(YOUR GOAL)
The job is to output exactly the lines that run from the start of the entries through the line containing "Then business ventures", pictures omitted.
---------- INFORMATION SUPPLIED
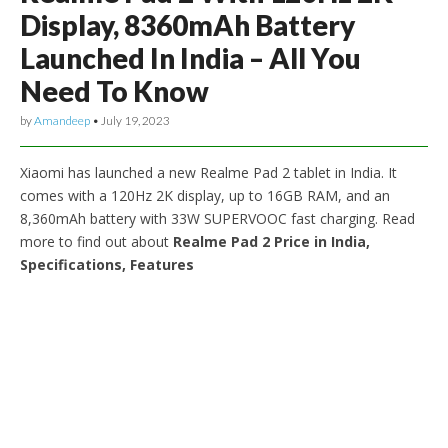
Display, 8360mAh Battery
Launched In India – All You
Need To Know
by
Amandeep
•
July 19, 2023
Xiaomi has launched a new Realme Pad 2 tablet in India. It
comes with a 120Hz 2K display, up to 16GB RAM, and an
8,360mAh battery with 33W SUPERVOOC fast charging. Read
more to find out about
Realme Pad 2 Price in India,
Specifications, Features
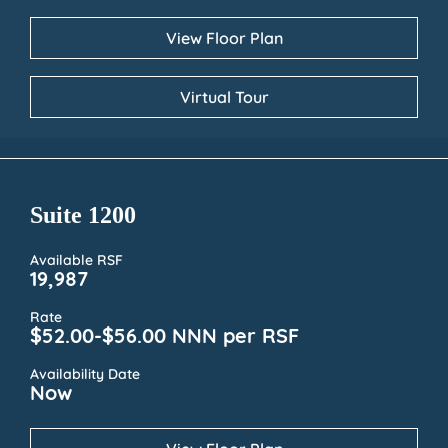
View Floor Plan
Virtual Tour
Suite 1200
Available RSF
19,987
Rate
$52.00-$56.00 NNN per RSF
Availability Date
Now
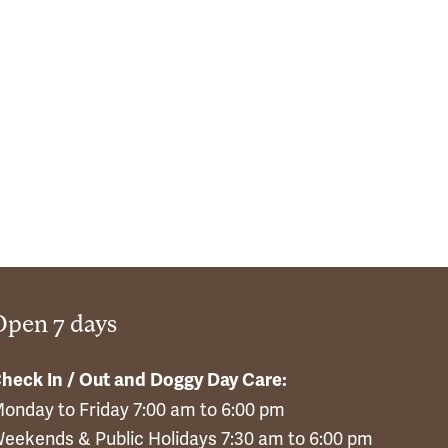
Open 7 days
heck In / Out and Doggy Day Care:
onday to Friday 7:00 am to 6:00 pm
eekends & Public Holidays 7:30 am to 6:00 pm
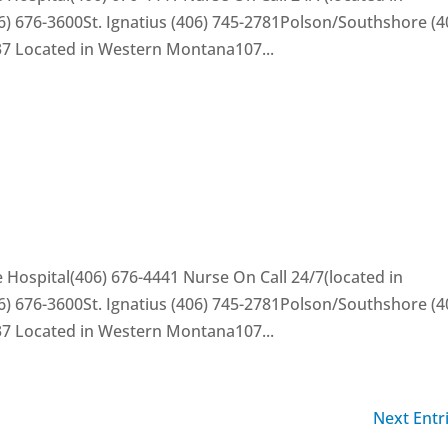
) 676-3600St. Ignatius (406) 745-2781Polson/Southshore (4
37 Located in Western Montana107...
 Hospital(406) 676-4441 Nurse On Call 24/7(located in
) 676-3600St. Ignatius (406) 745-2781Polson/Southshore (4
37 Located in Western Montana107...
Next Entr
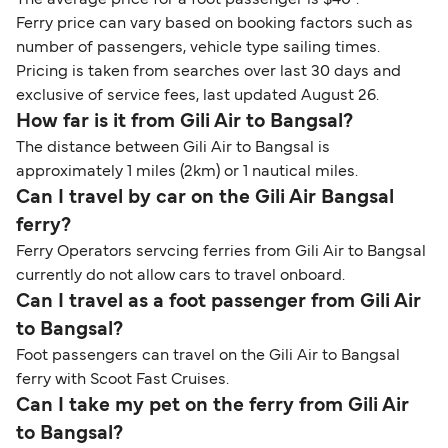
The average price for a foot passenger is $40*.
Ferry price can vary based on booking factors such as
number of passengers, vehicle type sailing times.
Pricing is taken from searches over last 30 days and
exclusive of service fees, last updated August 26.
How far is it from Gili Air to Bangsal?
The distance between Gili Air to Bangsal is
approximately 1 miles (2km) or 1 nautical miles.
Can I travel by car on the Gili Air Bangsal
ferry?
Ferry Operators servcing ferries from Gili Air to Bangsal
currently do not allow cars to travel onboard.
Can I travel as a foot passenger from Gili Air
to Bangsal?
Foot passengers can travel on the Gili Air to Bangsal
ferry with Scoot Fast Cruises.
Can I take my pet on the ferry from Gili Air
to Bangsal?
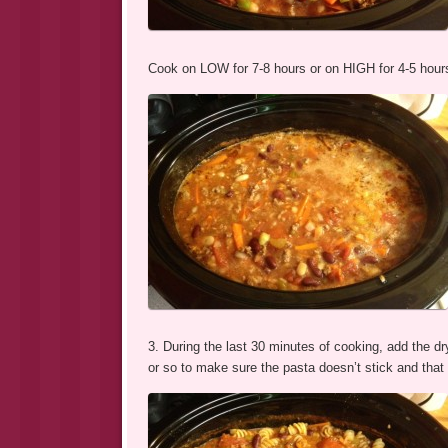
Cook on LOW for 7-8 hours or on HIGH for 4-5 hour
3. During the last 30 minutes of cooking, add the dry
or so to make sure the pasta doesn’t stick and that 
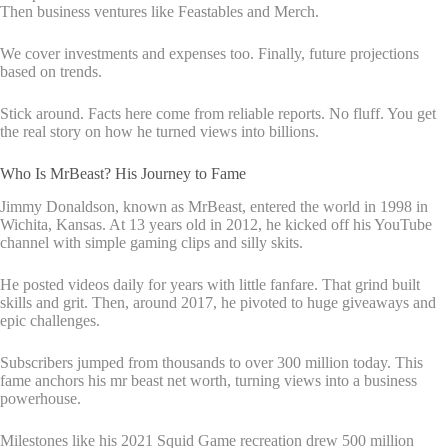
Then business ventures like Feastables and Merch.
We cover investments and expenses too. Finally, future projections
based on trends.
Stick around. Facts here come from reliable reports. No fluff. You get
the real story on how he turned views into billions.
Who Is MrBeast? His Journey to Fame
Jimmy Donaldson, known as MrBeast, entered the world in 1998 in
Wichita, Kansas. At 13 years old in 2012, he kicked off his YouTube
channel with simple gaming clips and silly skits.
He posted videos daily for years with little fanfare. That grind built
skills and grit. Then, around 2017, he pivoted to huge giveaways and
epic challenges.
Subscribers jumped from thousands to over 300 million today. This
fame anchors his mr beast net worth, turning views into a business
powerhouse.
Milestones like his 2021 Squid Game recreation drew 500 million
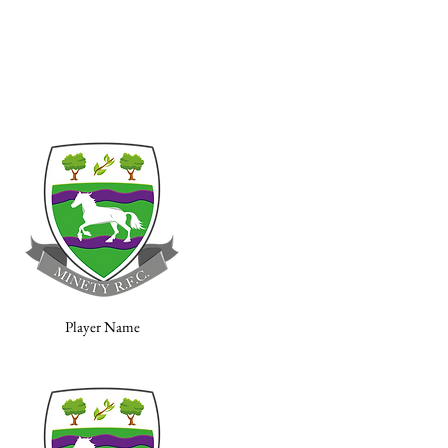
Player Name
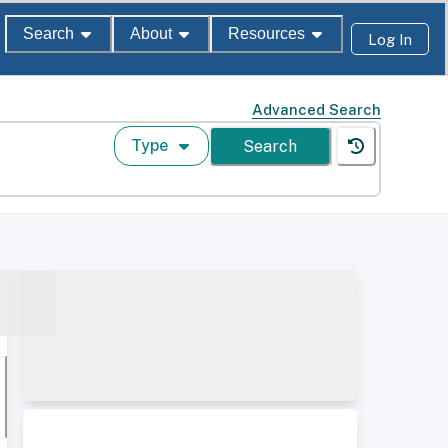
Search
About
Resources
Log In
Advanced Search
Type
Search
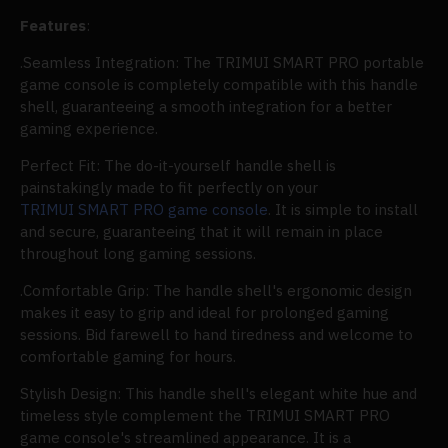
Features
:
.Seamless Integration: The TRIMUI SMART PRO portable
game console is completely compatible with this handle
shell, guaranteeing a smooth integration for a better
gaming experience.
Perfect Fit: The do-it-yourself handle shell is
painstakingly made to fit perfectly on your
TRIMUI SMART PRO game console
. It is simple to install
and secure, guaranteeing that it will remain in place
throughout long gaming sessions.
.Comfortable Grip: The handle shell's ergonomic design
makes it easy to grip and ideal for prolonged gaming
sessions. Bid farewell to hand tiredness and welcome to
comfortable gaming for hours.
Stylish Design: This handle shell's elegant white hue and
timeless style complement the TRIMUI SMART PRO
game console's streamlined appearance. It is a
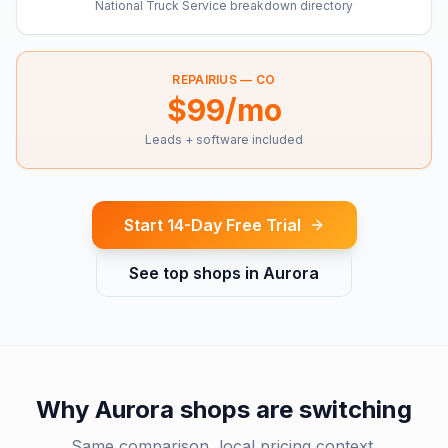
National Truck Service breakdown directory
REPAIRIUS —
CO
$99/mo
Leads + software included
Start 14-Day Free Trial
See top shops in
Aurora
Why
Aurora
shops are switching
Same comparison, local pricing context.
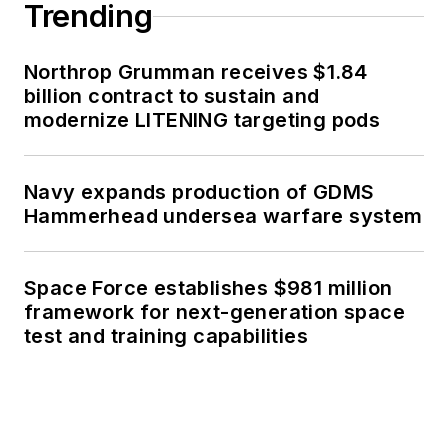
Trending
Northrop Grumman receives $1.84
billion contract to sustain and
modernize LITENING targeting pods
Navy expands production of GDMS
Hammerhead undersea warfare system
Space Force establishes $981 million
framework for next-generation space
test and training capabilities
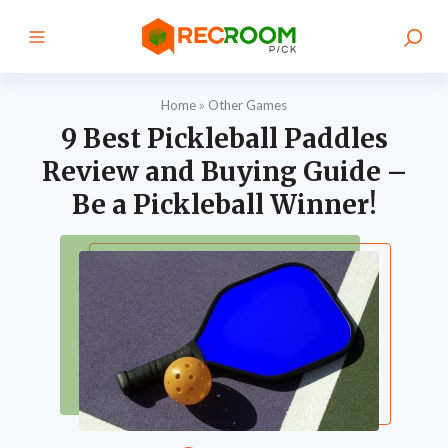
Home
»
Other Games
9 Best Pickleball Paddles
Review and Buying Guide –
Be a Pickleball Winner!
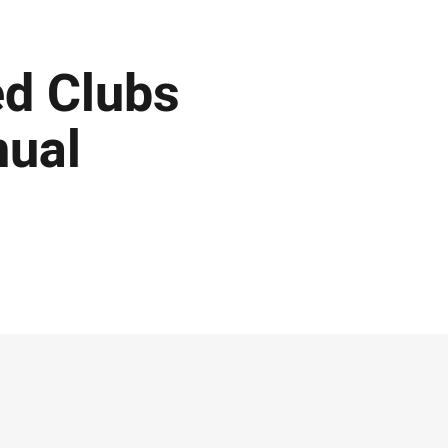
ed Clubs
nual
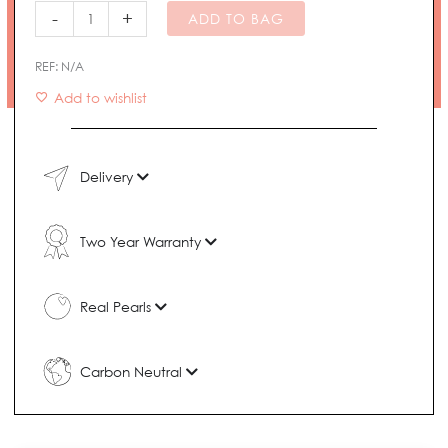
Ring
-
+
ADD TO BAG
quantity
REF:
N/A
Add to wishlist
Delivery
Two Year Warranty
Real Pearls
Carbon Neutral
--------------------
(SOLVED EXERCISE)
Display, 8360mAh Battery
Launched In India – All You
Need To Know
by
Amandeep
•
July 19, 2023
Xiaomi has launched a new Realme Pad 2 tablet in India. It
comes with a 120Hz 2K display, up to 16GB RAM, and an
8,360mAh battery with 33W SUPERVOOC fast charging. Read
more to find out about
Realme Pad 2 Price in India,
Specifications, Features
View Floor Plan
Virtual Tour
Suite 1200
Available RSF
19,987
Rate
$52.00-$56.00 NNN per RSF
Availability Date
Now
Open 7 days
heck In / Out and Doggy Day Care:
onday to Friday 7:00 am to 6:00 pm
eekends & Public Holidays 7:30 am to 6:00 pm
) 676-3600St. Ignatius (406) 745-2781Polson/Southshore (4
37 Located in Western Montana107...
 Hospital(406) 676-4441 Nurse On Call 24/7(located in
) 676-3600St. Ignatius (406) 745-2781Polson/Southshore (4
37 Located in Western Montana107...
Next Entr
The average price for a foot passenger is $40*.
Ferry price can vary based on booking factors such as
number of passengers, vehicle type sailing times.
Pricing is taken from searches over last 30 days and
exclusive of service fees, last updated August 26.
How far is it from Gili Air to Bangsal?
The distance between Gili Air to Bangsal is
approximately 1 miles (2km) or 1 nautical miles.
Can I travel by car on the Gili Air Bangsal
ferry?
Ferry Operators servcing ferries from Gili Air to Bangsal
currently do not allow cars to travel onboard.
Can I travel as a foot passenger from Gili Air
to Bangsal?
Foot passengers can travel on the Gili Air to Bangsal
ferry with Scoot Fast Cruises.
Can I take my pet on the ferry from Gili Air
to Bangsal?
Cook on LOW for 7-8 hours or on HIGH for 4-5 hour
3. During the last 30 minutes of cooking, add the dry
or so to make sure the pasta doesn’t stick and that 
Then business ventures like Feastables and Merch.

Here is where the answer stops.